• **What is expected**
Every record below is to be restated word for word, and no picture is to be copied.

-------- Data in this exercise --------

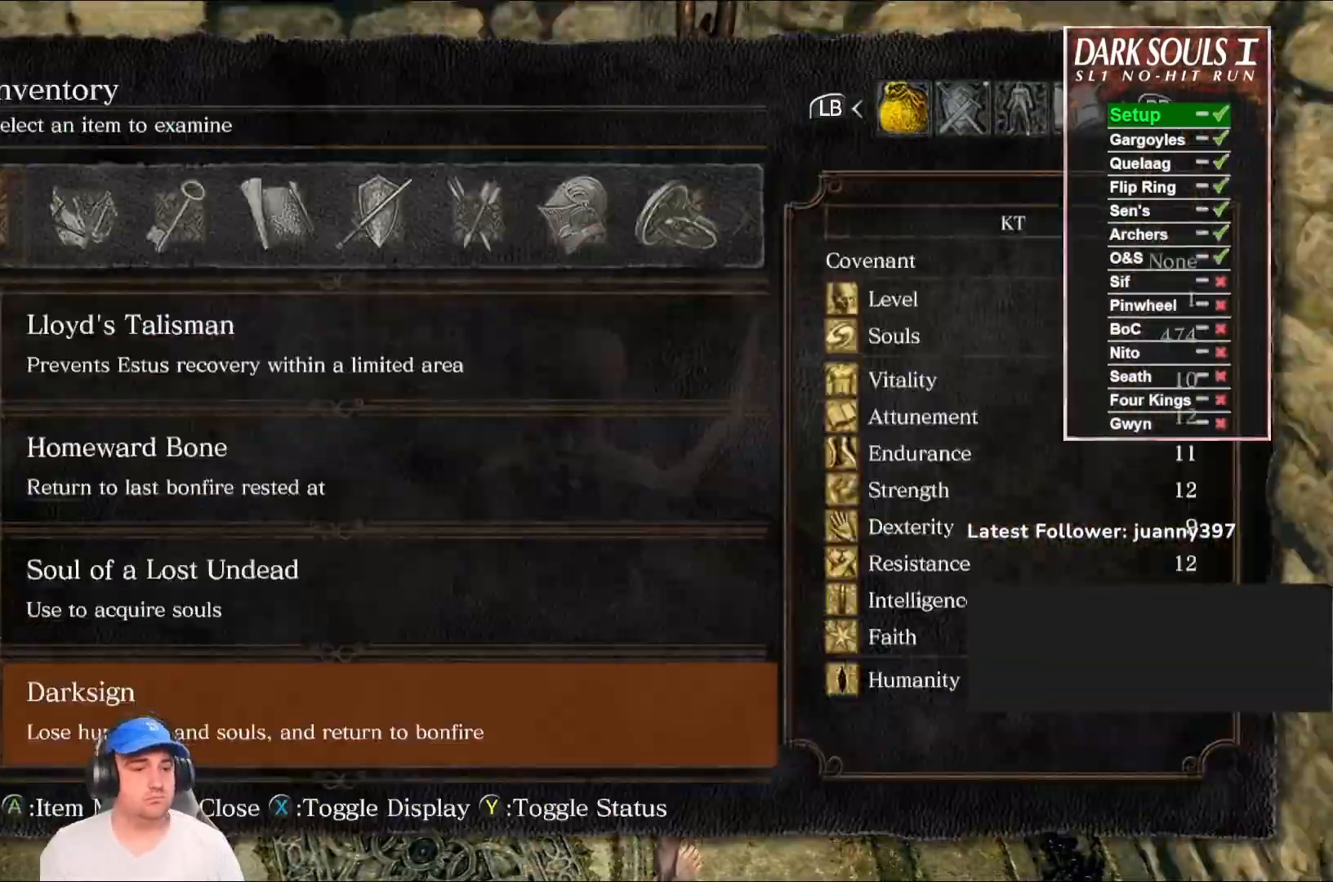
{"buttons": [], "left_stick": "center", "right_stick": "center", "events": [[67, "DPAD_UP", "down"], [133, "DPAD_UP", "up"], [267, "A", "down"], [333, "A", "up"]]}
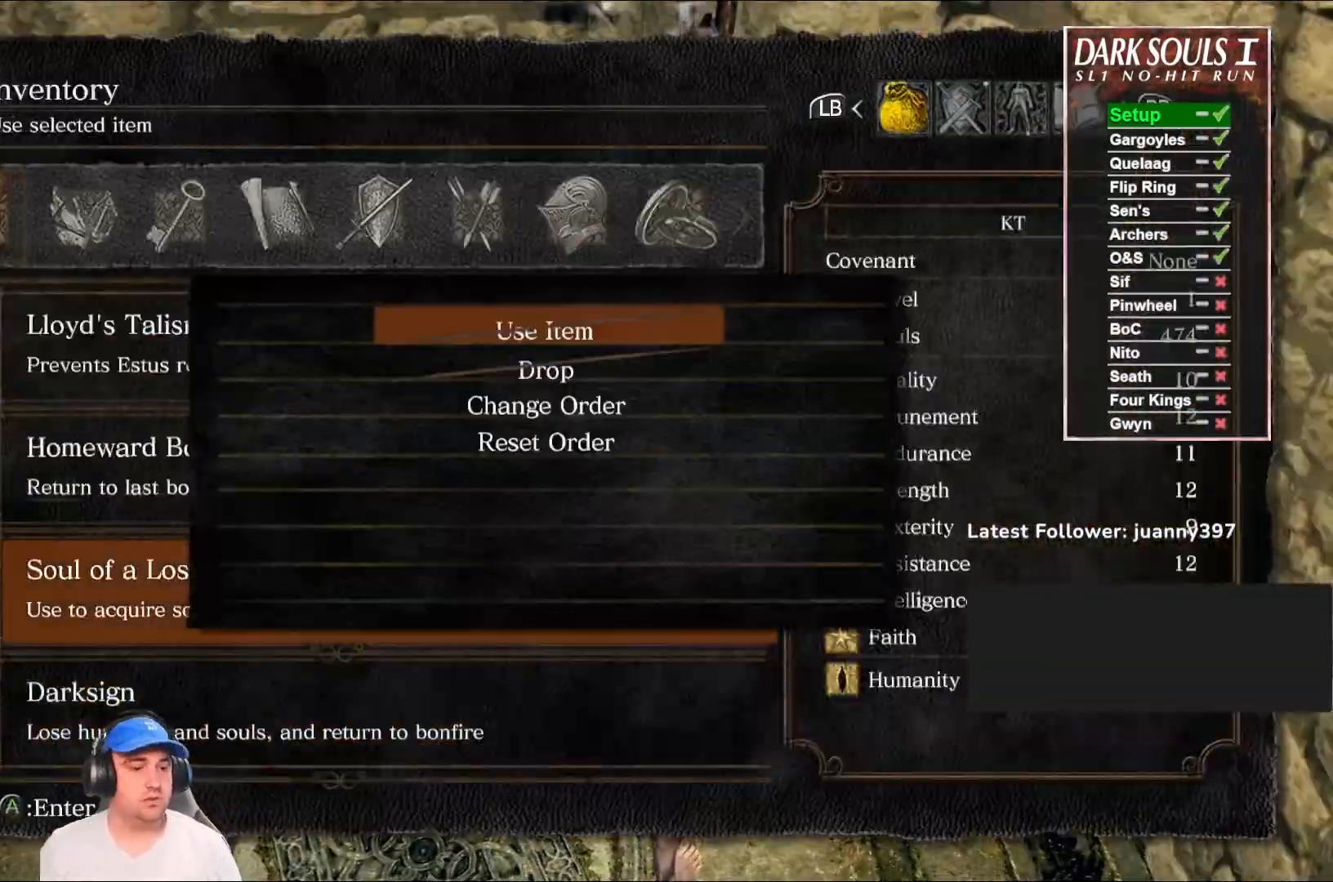
{"buttons": [], "left_stick": "up", "right_stick": "center", "events": [[333, "left_stick", "up"]]}
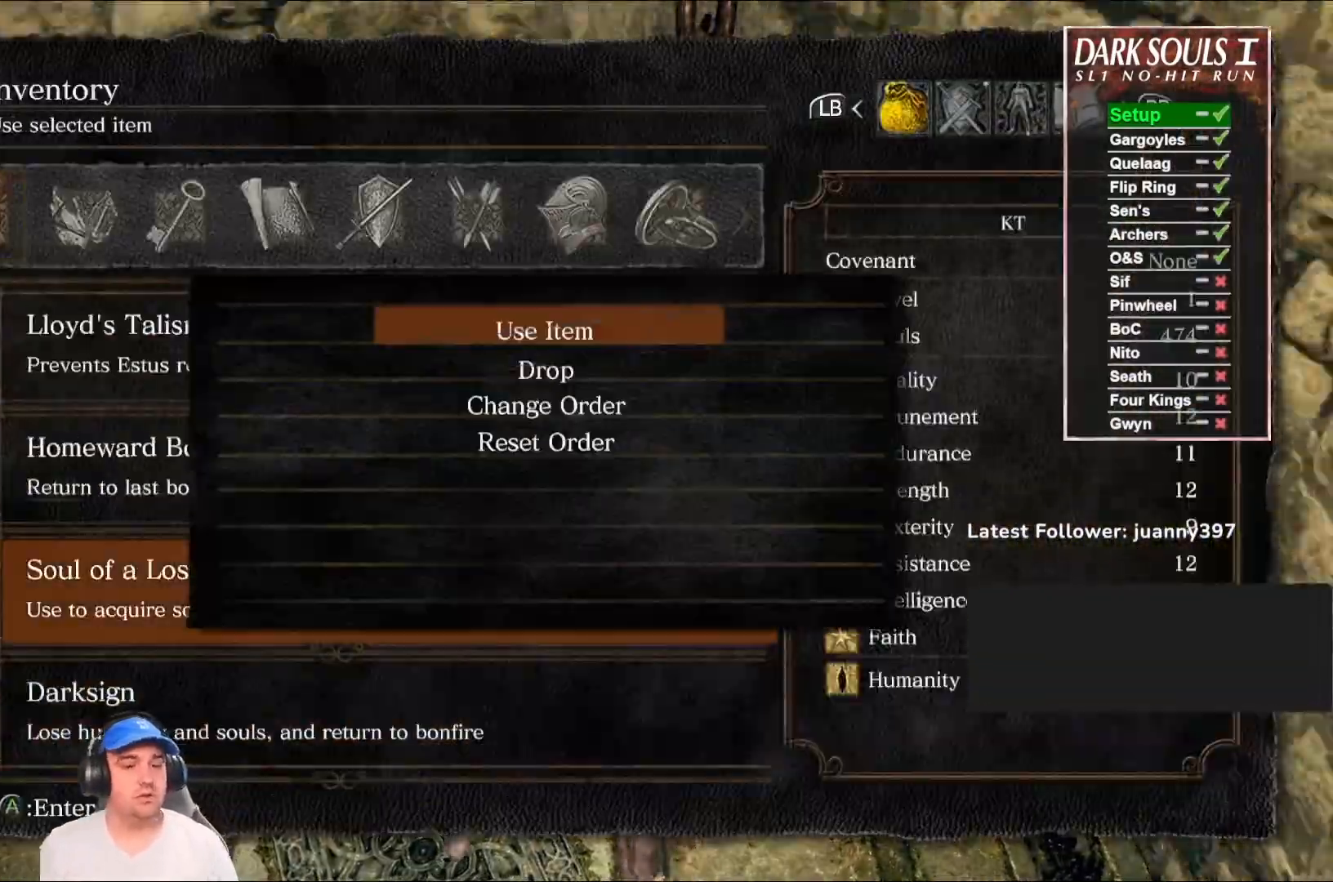
{"buttons": ["A"], "left_stick": "center", "right_stick": "center", "events": [[433, "A", "down"], [433, "left_stick", "center"]]}
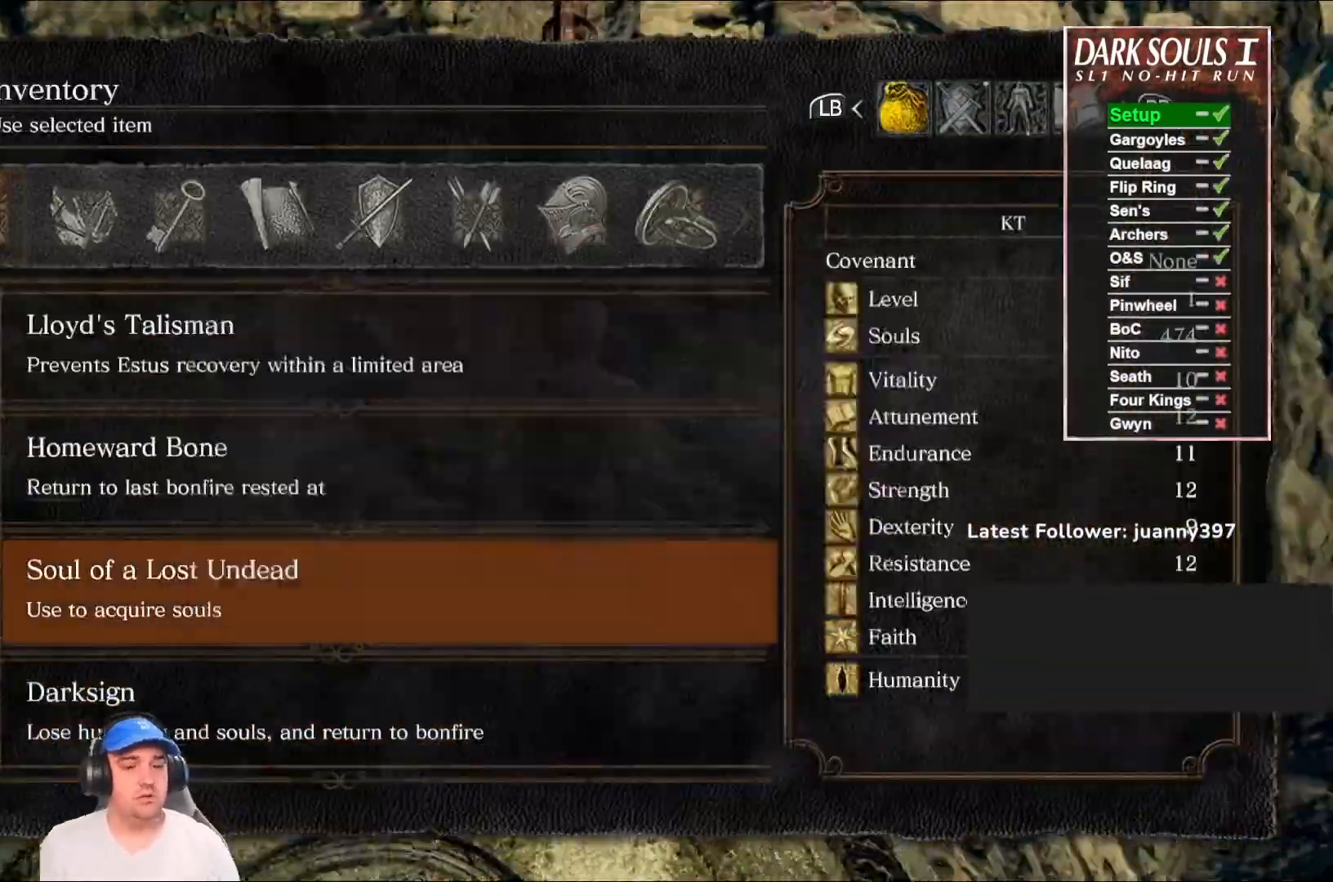
{"buttons": [], "left_stick": "center", "right_stick": "center", "events": [[67, "A", "up"], [300, "DPAD_DOWN", "down"], [367, "DPAD_DOWN", "up"], [400, "A", "down"], [500, "A", "up"]]}
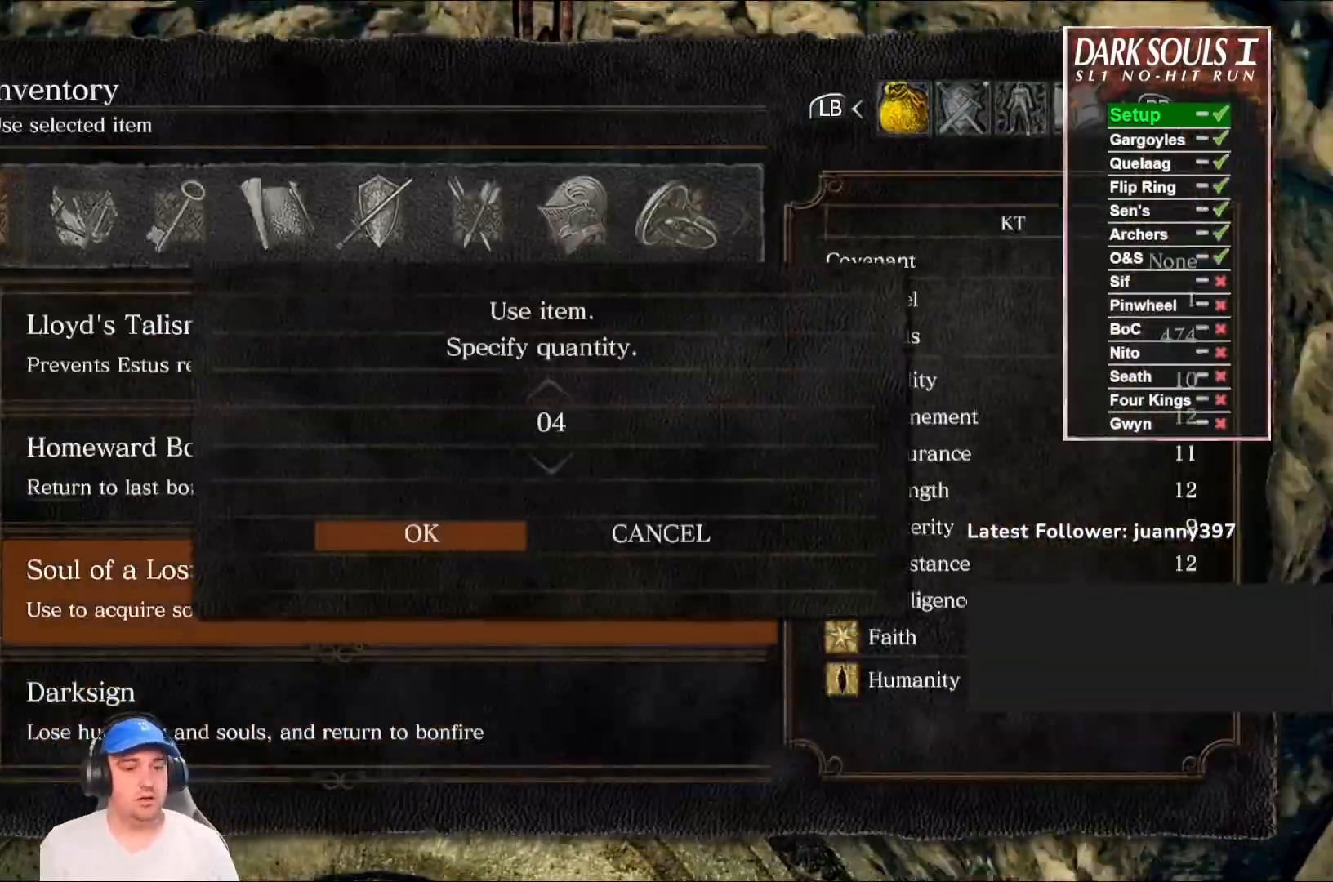
{"buttons": [], "left_stick": "center", "right_stick": "down-left", "events": [[433, "right_stick", "down-left"]]}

--------

• **Result**
{"buttons": [], "left_stick": "center", "right_stick": "center", "events": [[67, "DPAD_UP", "down"], [133, "DPAD_UP", "up"], [267, "A", "down"], [333, "A", "up"]]}
{"buttons": [], "left_stick": "up", "right_stick": "center", "events": [[333, "left_stick", "up"]]}
{"buttons": ["A"], "left_stick": "center", "right_stick": "center", "events": [[433, "A", "down"], [433, "left_stick", "center"]]}
{"buttons": [], "left_stick": "center", "right_stick": "center", "events": [[67, "A", "up"], [300, "DPAD_DOWN", "down"], [367, "DPAD_DOWN", "up"], [400, "A", "down"], [500, "A", "up"]]}
{"buttons": [], "left_stick": "center", "right_stick": "down-left", "events": [[433, "right_stick", "down-left"]]}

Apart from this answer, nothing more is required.